Thinking about it, I'm pretty sure if this happened a year ago, before the baby, I would have freaked out like Kyla. Maybe losing so much already has finally taught me to appreciate, no questions asked, the good things that come my way. Maybe I'm finally learning to live with all my loss and starting to enjoy the things I've since gained.

I'm like a fucking 'Lifetime' movie. Life's screwed me over so many times, but I've come out better despite it all.

It's time I started celebrating the fact that there are good things in my life, there are people that love me. That there's a girl that loves me, unconditionally and steadily, right next to me.

And what better way of celebrating that than finally...

"Can we have sex now?"

Spencer sputters and coughs, her face going red as her eyes bulge a little.

I guess she wasn't ready to change gears as quickly as I am.

"Uh...what? I mean...aren't we...really? Now?!"

Then I laugh, long and loud and happily. I laugh, because Spencer is beautiful and I love her. I laugh, because for the first time in years I'm not scared. I'm not worried about the things I could lose, I'm just happy to have what I have for however long I can have it and I'm done wasting time. Carmen was right about that.

"Yes, I want to enjoy the things I have and I have you, don't I?"

Spencer nods her head, her face still a little flushed, but she's starting to smile a bit.

"Good, because I'm also still insanely horny after this morning. God knows if you don't put me out of my misery soon I might just spontaneously combust."

Then I put words to action as I push her down onto the bed, my lips already fused to her sweet neck. Spencer giggles as I nip at the skin, her hands flung out across the bed and she finally laughs deep from her belly.

"You're crazy!"

I nod my head and press a few kisses to her mouth, my body settling comfortably on her own.

"Certifiable, but you already said you loved me, so shut up. You're stuck with me now and you know it. Besides, I've had a very traumatic morning and...and I just need you. I need you, Spence."

I went from joking to sadly serious in a few seconds and Spencer picks up on it, her hands coming up to gently touch my cheeks, her smile suddenly warm and intimate.

"Okay and just so you know, I need you too. All the time. In every way possible."

Then her mouth is on mine, solid and insistent. It feels like hours, like years that we just lie there and kiss. Her mouth and tongue soft and gentle and her hands warm against the skin of my back. She takes her time, travels from the cavern of my mouth to my jaw, her lips whispering softly against the skin until she finally nibbles on my sensitive earlobe.

"I need you to take off your shirt now."

Her voice is low and thick, like she just woke up or something, making my stomach clench with want. Making me burn low down in my belly, making me wet and weak.

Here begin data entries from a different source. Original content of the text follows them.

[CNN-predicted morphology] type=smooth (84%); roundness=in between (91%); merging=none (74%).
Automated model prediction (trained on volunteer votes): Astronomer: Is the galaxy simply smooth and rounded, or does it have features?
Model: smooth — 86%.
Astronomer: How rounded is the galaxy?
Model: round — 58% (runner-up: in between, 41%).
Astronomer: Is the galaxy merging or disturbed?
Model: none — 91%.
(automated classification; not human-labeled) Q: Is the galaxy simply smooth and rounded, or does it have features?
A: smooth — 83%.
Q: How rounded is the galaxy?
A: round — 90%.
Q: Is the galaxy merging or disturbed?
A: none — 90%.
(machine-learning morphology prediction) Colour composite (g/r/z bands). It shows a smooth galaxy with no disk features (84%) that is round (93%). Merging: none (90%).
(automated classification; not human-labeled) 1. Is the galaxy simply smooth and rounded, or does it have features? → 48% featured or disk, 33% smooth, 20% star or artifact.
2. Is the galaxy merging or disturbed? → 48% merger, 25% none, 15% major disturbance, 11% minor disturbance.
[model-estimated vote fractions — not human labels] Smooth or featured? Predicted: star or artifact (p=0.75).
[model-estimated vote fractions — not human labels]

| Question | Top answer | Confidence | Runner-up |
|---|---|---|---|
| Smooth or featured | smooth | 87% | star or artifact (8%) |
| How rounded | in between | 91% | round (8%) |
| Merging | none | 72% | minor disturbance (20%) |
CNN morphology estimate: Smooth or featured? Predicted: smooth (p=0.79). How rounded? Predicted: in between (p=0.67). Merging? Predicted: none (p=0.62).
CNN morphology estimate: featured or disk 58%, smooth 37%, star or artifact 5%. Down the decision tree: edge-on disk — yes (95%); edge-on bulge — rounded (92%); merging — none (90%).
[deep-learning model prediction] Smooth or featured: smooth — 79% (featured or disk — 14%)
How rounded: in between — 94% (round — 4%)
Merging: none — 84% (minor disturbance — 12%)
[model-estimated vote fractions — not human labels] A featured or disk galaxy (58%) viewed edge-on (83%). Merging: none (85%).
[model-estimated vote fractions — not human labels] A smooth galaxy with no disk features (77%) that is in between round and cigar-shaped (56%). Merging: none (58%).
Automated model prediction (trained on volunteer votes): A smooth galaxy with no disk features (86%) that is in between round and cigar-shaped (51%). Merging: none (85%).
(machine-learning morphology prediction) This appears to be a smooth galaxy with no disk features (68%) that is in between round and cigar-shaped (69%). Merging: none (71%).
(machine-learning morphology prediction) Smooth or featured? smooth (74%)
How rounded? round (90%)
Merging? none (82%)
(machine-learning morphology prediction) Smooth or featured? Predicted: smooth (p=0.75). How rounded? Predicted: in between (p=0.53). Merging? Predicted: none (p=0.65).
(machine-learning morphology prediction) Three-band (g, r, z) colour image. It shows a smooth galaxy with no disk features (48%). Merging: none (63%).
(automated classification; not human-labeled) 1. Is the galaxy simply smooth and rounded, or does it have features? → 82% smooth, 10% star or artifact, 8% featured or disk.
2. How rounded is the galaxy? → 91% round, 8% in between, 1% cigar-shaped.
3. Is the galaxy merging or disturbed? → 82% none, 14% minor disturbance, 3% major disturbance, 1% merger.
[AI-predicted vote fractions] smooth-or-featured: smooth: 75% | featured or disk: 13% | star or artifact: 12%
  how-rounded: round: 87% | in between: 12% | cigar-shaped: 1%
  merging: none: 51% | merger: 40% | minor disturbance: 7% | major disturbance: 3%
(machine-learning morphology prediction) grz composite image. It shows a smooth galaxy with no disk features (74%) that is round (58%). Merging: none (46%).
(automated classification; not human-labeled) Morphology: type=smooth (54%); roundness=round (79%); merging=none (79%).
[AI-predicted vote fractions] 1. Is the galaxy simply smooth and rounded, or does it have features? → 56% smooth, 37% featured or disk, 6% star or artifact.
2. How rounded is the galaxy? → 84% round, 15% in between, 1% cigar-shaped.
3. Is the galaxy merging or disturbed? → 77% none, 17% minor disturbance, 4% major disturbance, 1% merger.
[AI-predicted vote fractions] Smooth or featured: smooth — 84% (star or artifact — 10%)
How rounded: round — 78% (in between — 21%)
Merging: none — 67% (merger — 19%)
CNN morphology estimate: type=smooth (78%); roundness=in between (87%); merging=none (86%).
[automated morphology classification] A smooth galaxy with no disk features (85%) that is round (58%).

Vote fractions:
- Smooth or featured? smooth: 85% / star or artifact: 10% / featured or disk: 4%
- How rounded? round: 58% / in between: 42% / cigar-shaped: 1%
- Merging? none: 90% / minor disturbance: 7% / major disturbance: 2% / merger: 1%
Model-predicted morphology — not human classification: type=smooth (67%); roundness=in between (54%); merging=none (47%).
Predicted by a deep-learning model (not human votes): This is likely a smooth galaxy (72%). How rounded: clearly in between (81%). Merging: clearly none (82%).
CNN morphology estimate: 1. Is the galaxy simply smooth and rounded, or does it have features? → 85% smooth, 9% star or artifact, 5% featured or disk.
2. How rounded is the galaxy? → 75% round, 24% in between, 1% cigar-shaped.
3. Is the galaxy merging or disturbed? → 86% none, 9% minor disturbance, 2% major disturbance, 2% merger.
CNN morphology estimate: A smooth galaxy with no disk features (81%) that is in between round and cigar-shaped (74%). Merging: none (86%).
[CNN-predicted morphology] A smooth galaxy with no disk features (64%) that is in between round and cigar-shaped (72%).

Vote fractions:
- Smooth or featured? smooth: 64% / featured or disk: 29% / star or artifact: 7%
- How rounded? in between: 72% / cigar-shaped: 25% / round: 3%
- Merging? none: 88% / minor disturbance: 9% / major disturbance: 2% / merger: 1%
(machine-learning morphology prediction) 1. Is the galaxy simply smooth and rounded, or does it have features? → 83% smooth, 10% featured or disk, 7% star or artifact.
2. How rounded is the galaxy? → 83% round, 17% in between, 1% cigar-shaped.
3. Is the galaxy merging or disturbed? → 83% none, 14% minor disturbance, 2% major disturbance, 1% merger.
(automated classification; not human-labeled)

I do as she says, leaning up and away from her, our eyes only breaking contact for the second it takes me to pull my shirt over my head, my bra following it to the floor a second later.

Then there's hands on me, warm hands that touch so softly it almost makes me whimper, because I want more. I want to feel all the strength and love in them, I want them to take what now belongs to them and only them.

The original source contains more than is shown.